Fig 9 Initial signs of the features beneath the soakaway in the NW garden at The Brae. The paintbrushes rest on the SE wall of the soakway; the pitches sandstone blocks in the section to the SE of this are believed to derive from the original bank. Cleaning of the area of small flat stones and cobbles is in progress.

c

Fig10 The NW garden at the Brae: looking NW and showing the exposure of the ditch cut, the area of cobbling and the tumbled sandstones (Scale 1m by 0.2 m divisions).

d

Fig 11 The ditch and other features to the SW of The Brae at the end of the excavation, looking NE. To the left is the soakaway wall, with the inclined sandstones of the putative tumbled face below it; the 1m ranging pole lies of the cobbled surface; the other metre pole stands upright at the lowest point reached in the sitch; the steps in the ditch fill on the right are artificial cuts below the standing garden wall.

Not enough could be investigated to clarify the character of the bank adjacent to the ditch, which had been severely damaged at the time the stone-built soakaway was inserted. The nature of the tumbled sandstone however suggested that this may have originated from a dry-stone revetment or facing to the bank at this position.

Associated with the cobbling and sealed below the tumbled stonework of the putative revetment was a thin lightly-organic-stained horizon, some 1-2 cm thick. This was sampled by Dr Mike Cressey with the hope that it might prove analogous to other organic horizons found sealed elsewhere beneath the enclosing walls of Burghead e.g. by Edwards and Ralston in recutting one of Alan Small’s interventions and latterly, and much more massively, by Johnson and Cressey at the position of the former coastguard lookout on the middle wall at the apex of the promontory. Samples were examined from this context and prepared for pollen analysis by Dr Cressey, but they proved not to be polleniferous.

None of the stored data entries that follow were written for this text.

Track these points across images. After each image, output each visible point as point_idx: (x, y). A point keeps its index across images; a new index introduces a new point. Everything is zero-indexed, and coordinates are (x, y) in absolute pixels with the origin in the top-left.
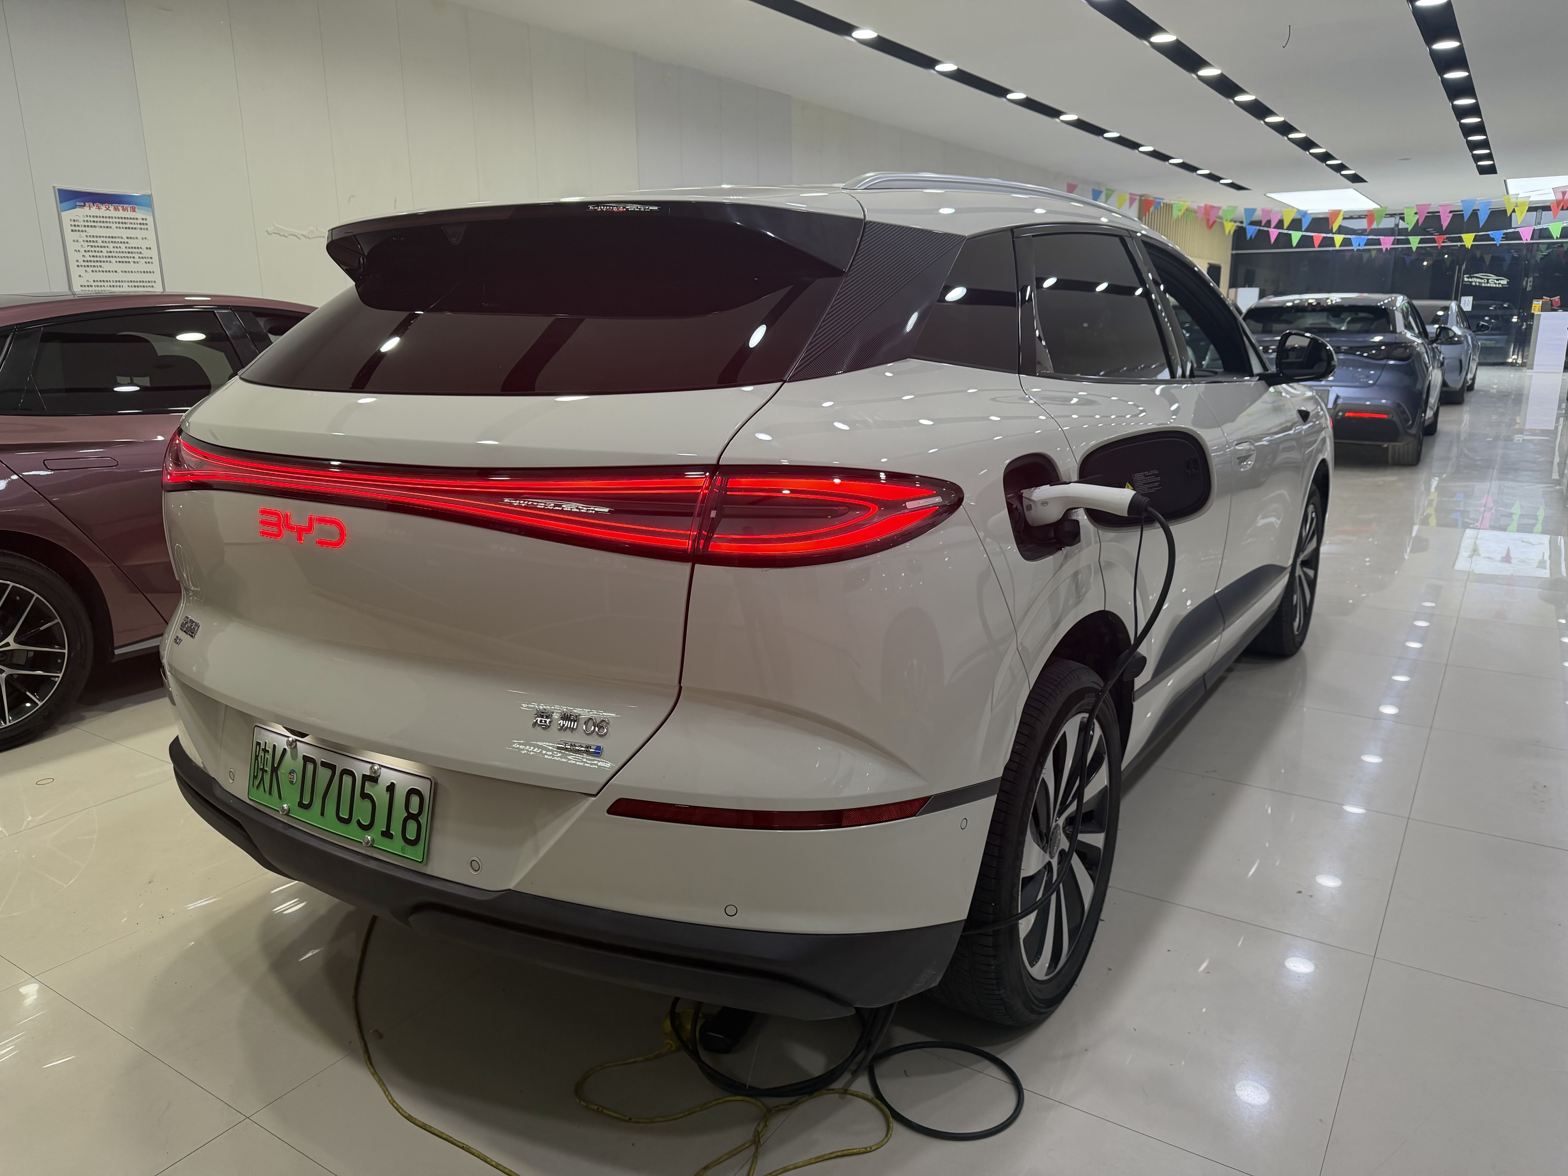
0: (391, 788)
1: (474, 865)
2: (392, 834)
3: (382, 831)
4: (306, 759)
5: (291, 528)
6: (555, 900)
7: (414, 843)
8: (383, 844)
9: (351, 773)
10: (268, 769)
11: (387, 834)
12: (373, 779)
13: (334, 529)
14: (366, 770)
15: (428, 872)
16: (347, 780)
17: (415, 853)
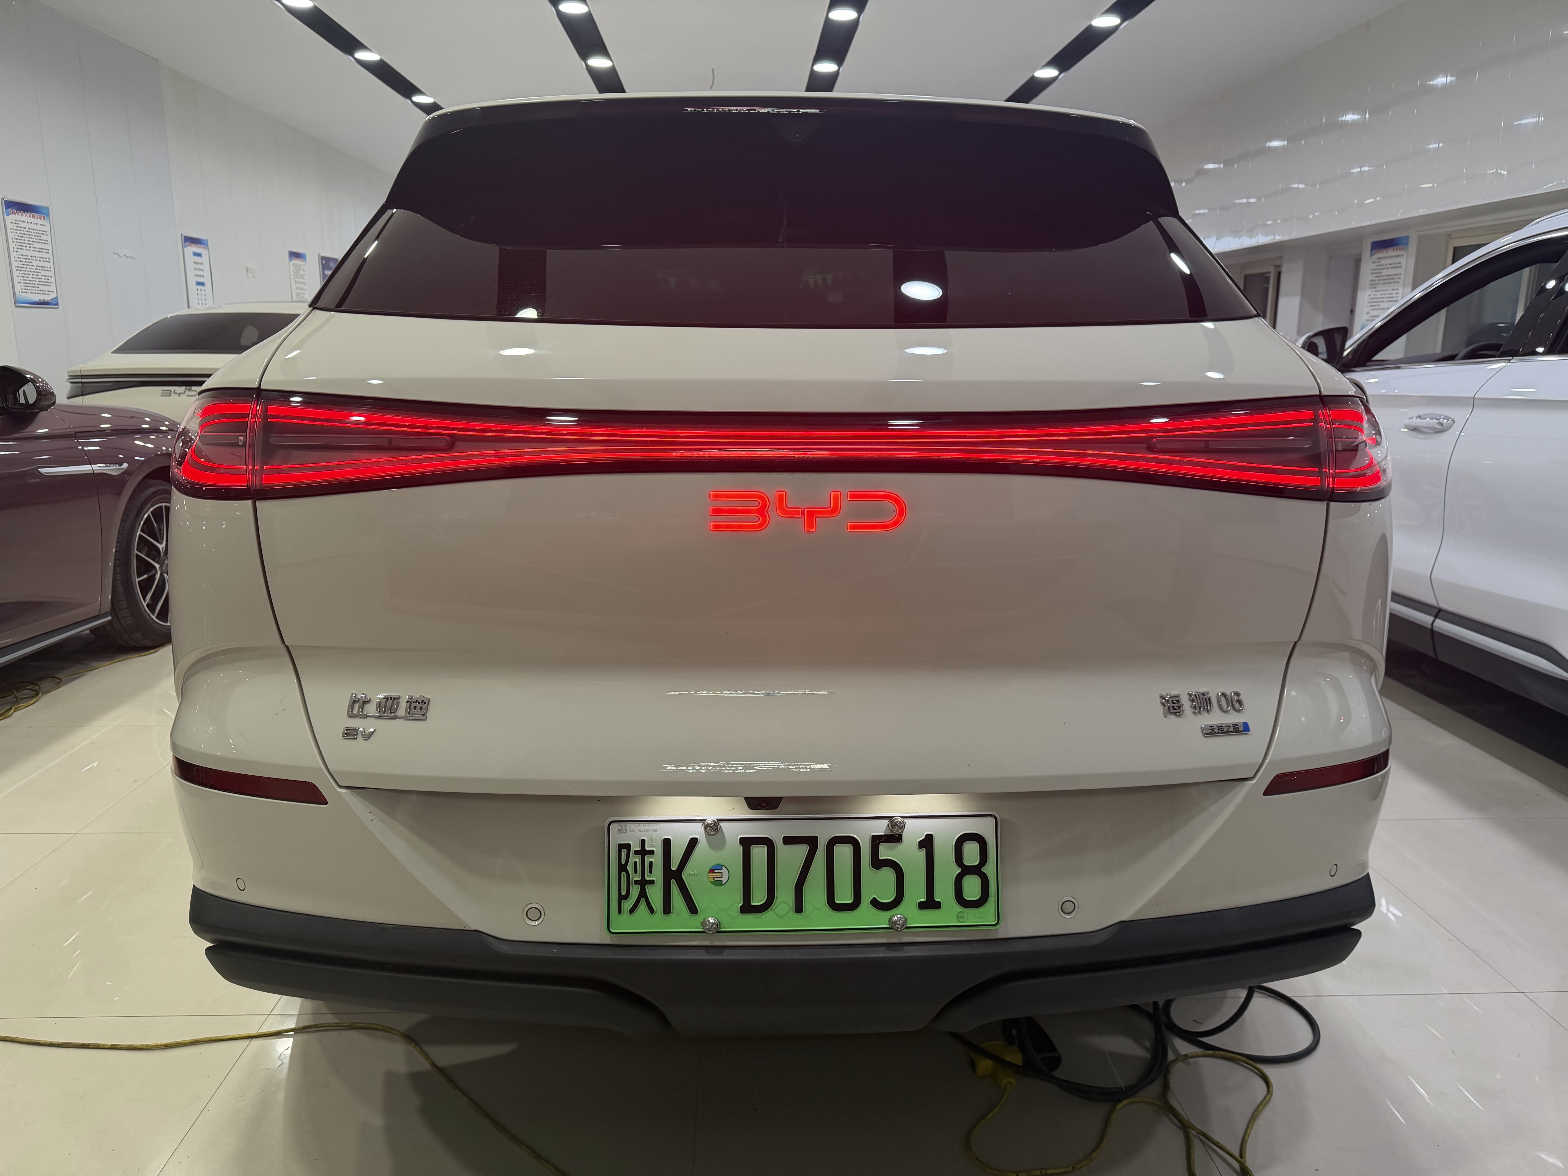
0: (927, 843)
1: (1067, 908)
2: (939, 902)
3: (920, 903)
4: (747, 843)
5: (791, 513)
6: (1179, 916)
7: (981, 902)
8: (930, 918)
9: (852, 841)
10: (657, 876)
11: (930, 904)
12: (894, 837)
13: (890, 505)
14: (881, 828)
15: (1000, 936)
16: (843, 853)
17: (985, 915)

At this stage, work was abandoned, given the proximity of the standing wall and the trench was backfilled. A tentative agreement was reached with the owner, Mr Gilbert Fraser, that further excavations could take place here to allow both the bank and ditch to be examined more fully, but that these needed to await firstly, the demolition of the wall between the NW and central gardens of the Brae and, secondly, the consolidation and stabilisation e.g. by underpinning of The Brae itself. Further discussion with Mr Gilbert Fraser suggests that these procedures may happen in 2006.

e

Fig 12 The ditch in relation to the SE corner of the rear wall of the Brae, and the breeze-block diving wall between the NW and central gardens. The ditch runs obliquely up slope to the NE and is likely to continue under the lean-to garage and Grant Street before becoming apparent again in the cemetery of St Aethan’s.

It was subsequently noted that the trace of two of the banks marked by Roy and their accompanying ditches can be appreciated obliquely traversing St Aethan’s graveyard. The clearest indication is provided by the angle of inclination of several of the gravestones (Figs 13 and 14). An effort was made to map these slight banks by detailed contour survey amongst the gravestones, but this was not done at a sufficiently fine scale to enable the banks satisfactorily to be mapped. Meantime, the best evidence for these banks is photographic.

f

Figure 13 One of the slight banks apparent in St Aethan’s churchyard can be seen owing to the angles at which the middle two of the row of four gravestones stand.

g

Fig 14 Oblique view from the attic skylight in The Brae. The slight central bank and two hollows corresponding to ditches in the gardens of the Brae.

It can also be argued that the former alignment of elements of the system of outworks across the Burghead headland can be traced in selected signs of minor settlement in certain present-day buildings that sit approximately over the alignment of the former ditches but, given the sensitivity of this issue, it is not reported further here.